The futility of such massive and injurious overtreatment is obvious, and provided the right climate for those who argued there ‘must be a better way': ‘80–90 per cent of all cancers in Western nations are caused by environmental factors', observed John Bailar III in the
Journal of the National Cancer Institute
, and
insisted it was time to switch attention to finding out what these might be.
32
The same argument would be restated many times over the next few years: the war on cancer had failed, vast funds were being wasted and patients' lives were being made miserable by chemotherapy, to no good purpose. How much better it would be to prevent these cancers in the first place! It sounded plausible enough, but there was only one problem. Besides tobacco, no one knew what these causes of cancer might be – until, in 1980, Sir Richard Doll, Emeritus Professor of Medicine at Oxford University, and now one of the world's most eminent cancer epidemiologists, found the answer. After an exhaustive review of all the relevant evidence, he concluded that, besides the role of tobacco in lung cancer, the Western ‘high-fat' diet was the major cause of cancer which might be avoided were people to switch to a ‘healthier diet'.
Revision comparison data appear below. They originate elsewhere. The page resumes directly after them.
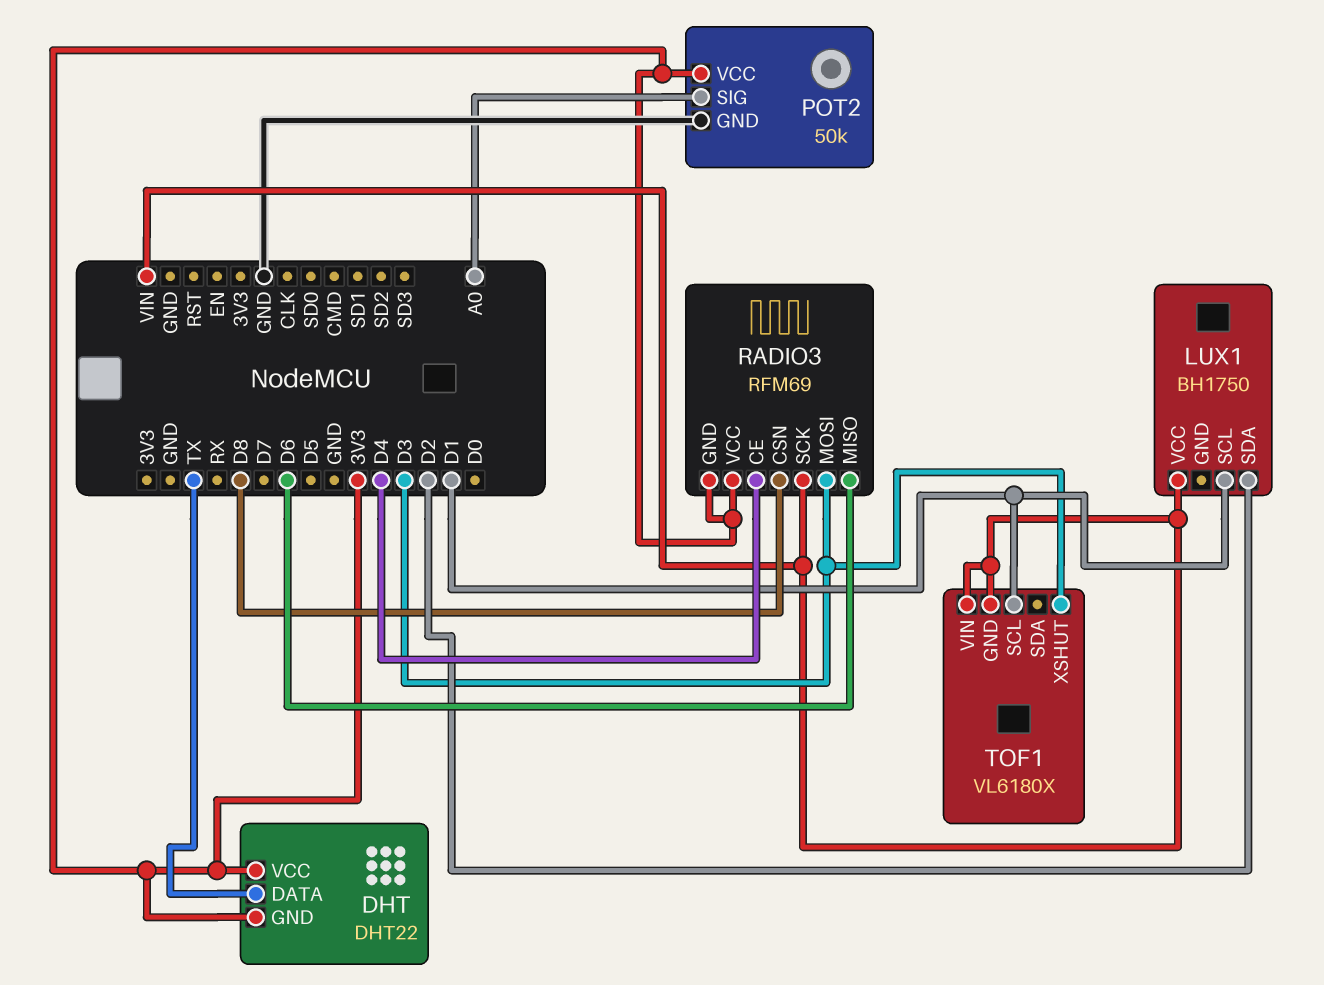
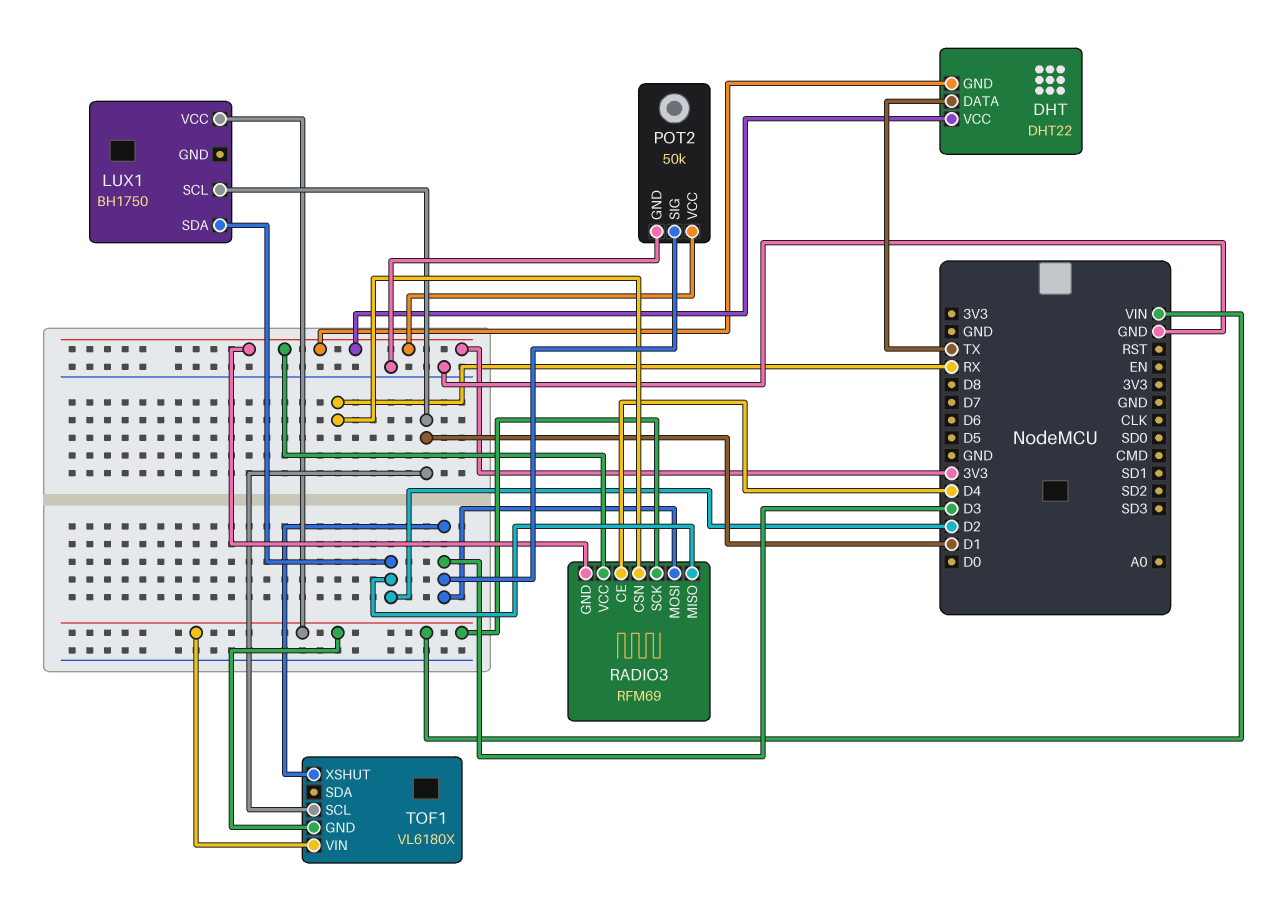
POT2 pin SIG: A0 -> D3
RADIO3 pin CSN: D8 -> RX
RADIO3 pin MISO: D6 -> D2

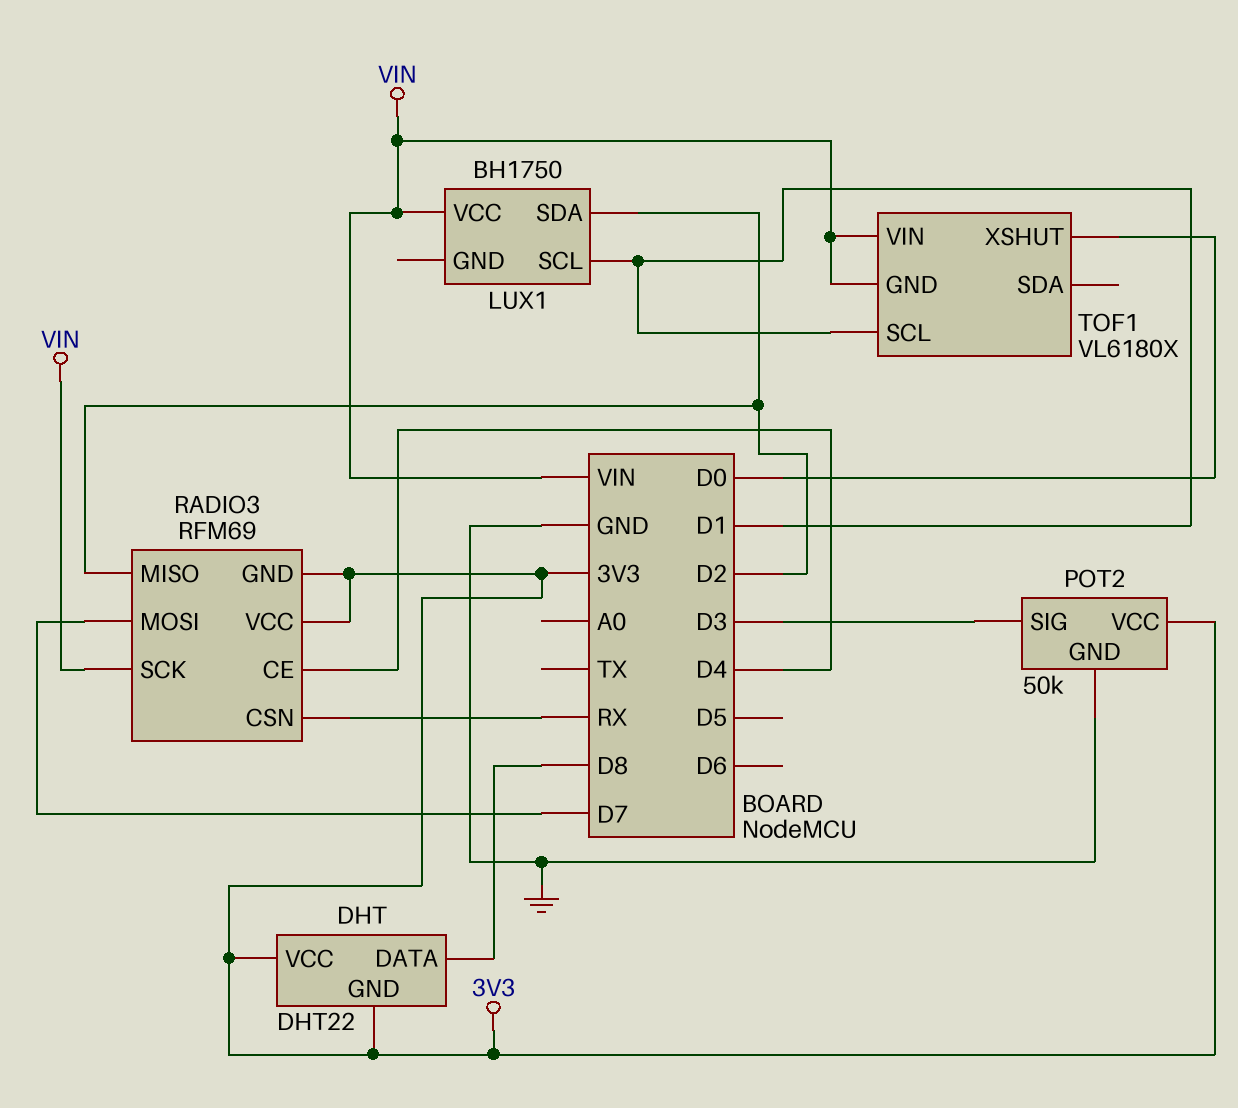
DHT pin DATA: TX -> D8
RADIO3 pin MOSI: D3 -> D7
TOF1 pin XSHUT: D3 -> D0

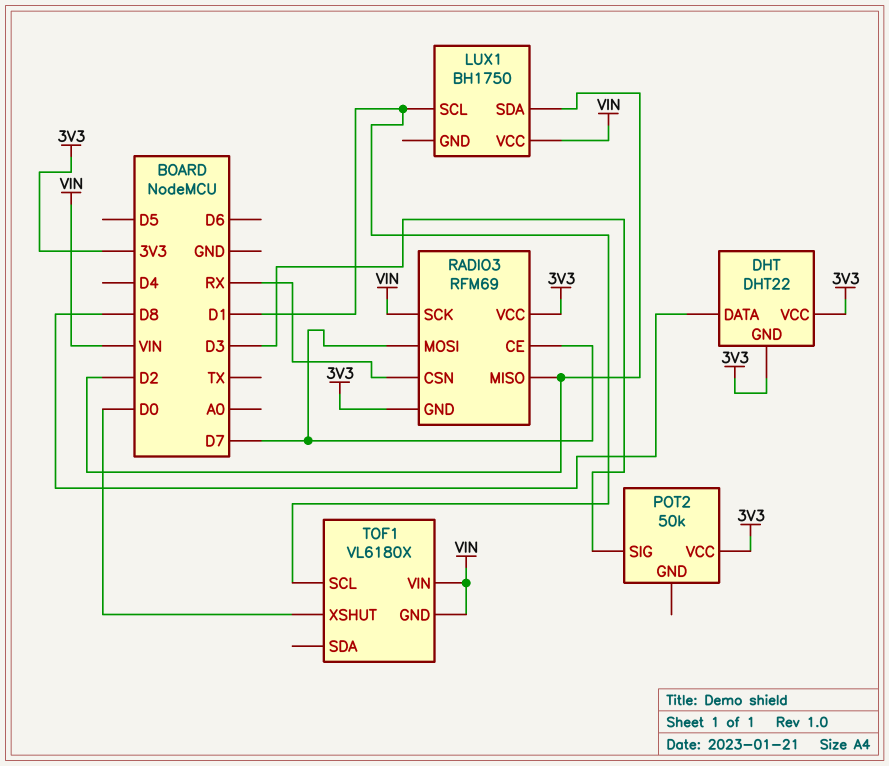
POT2 pin GND: GND -> none
RADIO3 pin CE: D4 -> D7

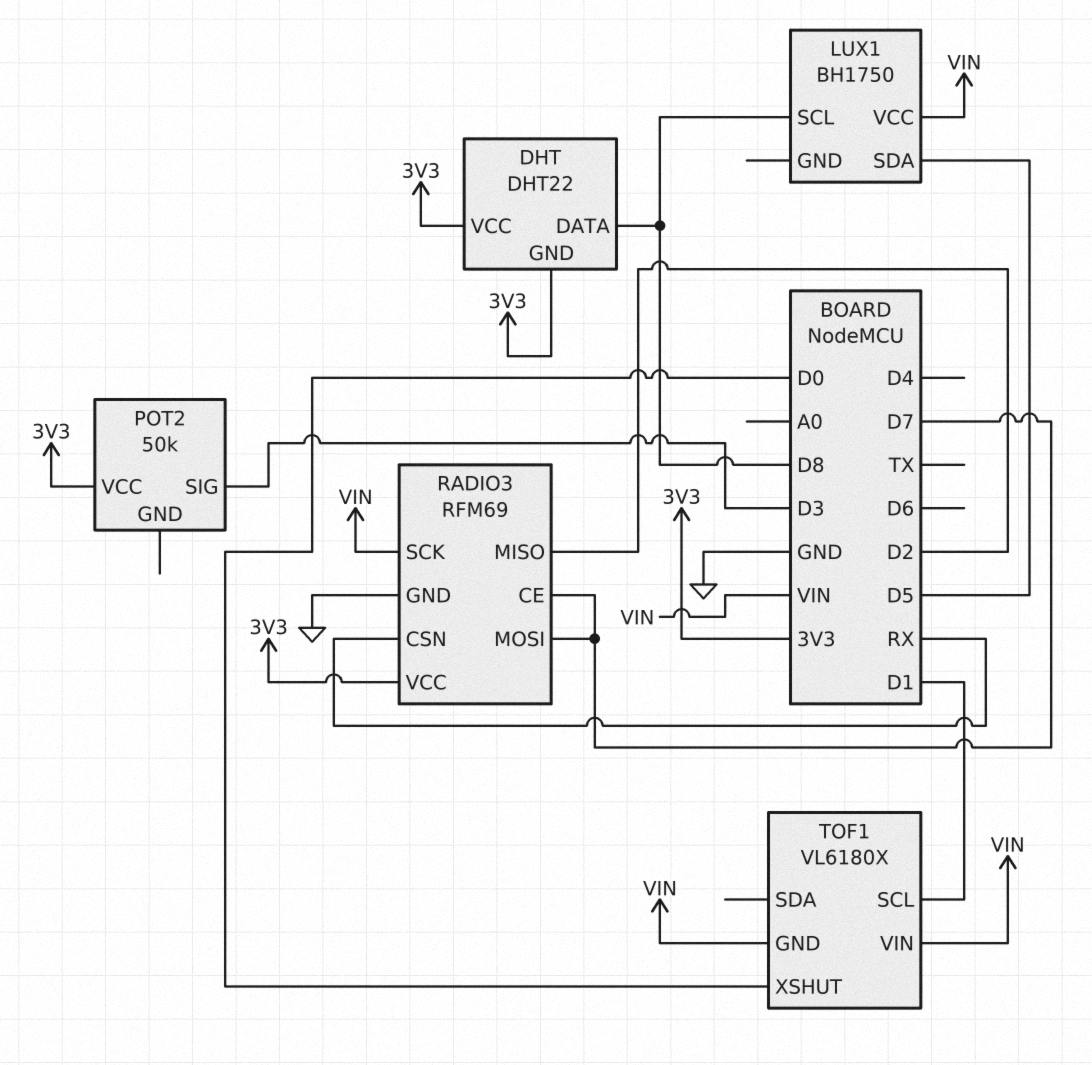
LUX1 pin SCL: D1 -> D8
LUX1 pin SDA: D2 -> D5
RADIO3 pin GND: 3V3 -> GND

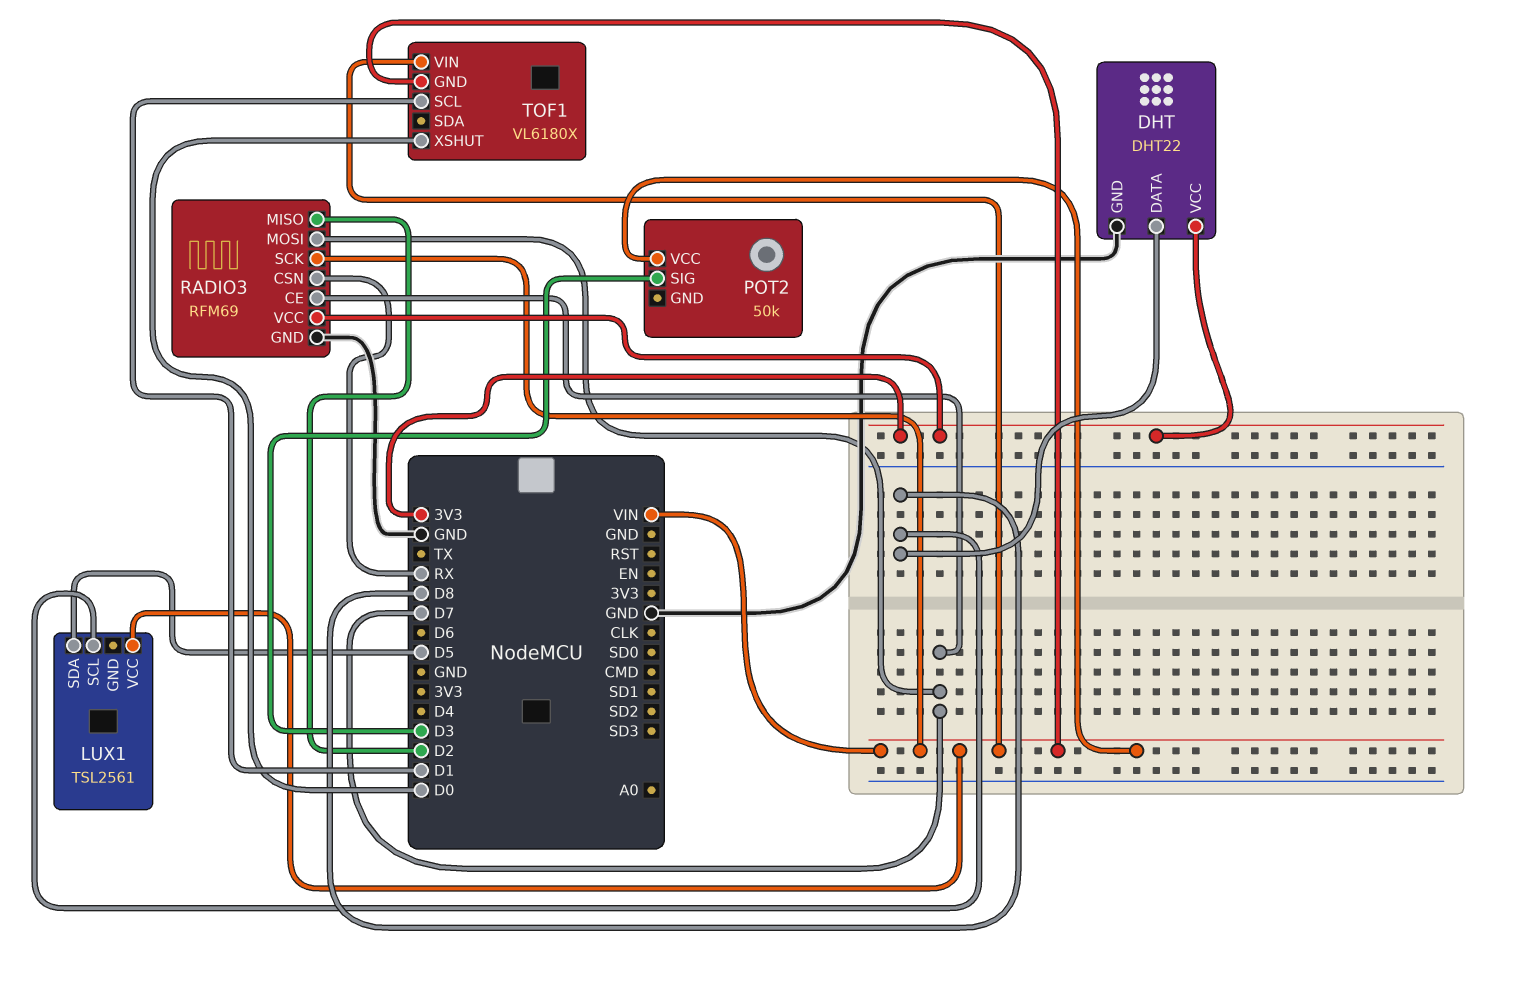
DHT pin GND: 3V3 -> GND
LUX1: BH1750 -> TSL2561
POT2 pin VCC: 3V3 -> VIN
It was all very astonishing. For years doctors and scientists had struggled to understand the causes of these diseases and it seemed that all along the explanation was staring them in the face every time they sat down to a meal. Indeed it was only curious how long it had taken Sir Richard himself to make his sensational discovery. Fourteen years earlier, in 1967, he had drawn attention in a prestigious lecture to the well-recognised causes of cancer such as tobacco and high-level exposure to certain chemicals in the workplace, but failed to mention the role of food at all.
33
Subsequently, it seemed, he had become persuaded by the evidence from international comparisons, which showed that common cancers in the West like that of the breast and colon were rare in Japan and – vice versa – stomach cancer was common in Japan but relatively rare in the West. It is of course precisely this type of evidence with which Ancel Keys had incriminated the Western diet in heart disease, so it shares its weaknesses. Even if it were true that the pattern of
food consumption was the cause, then presumably switching to a Japanese diet would merely mean switching the risk of dying from the types of cancer common in the West to those common in Japan.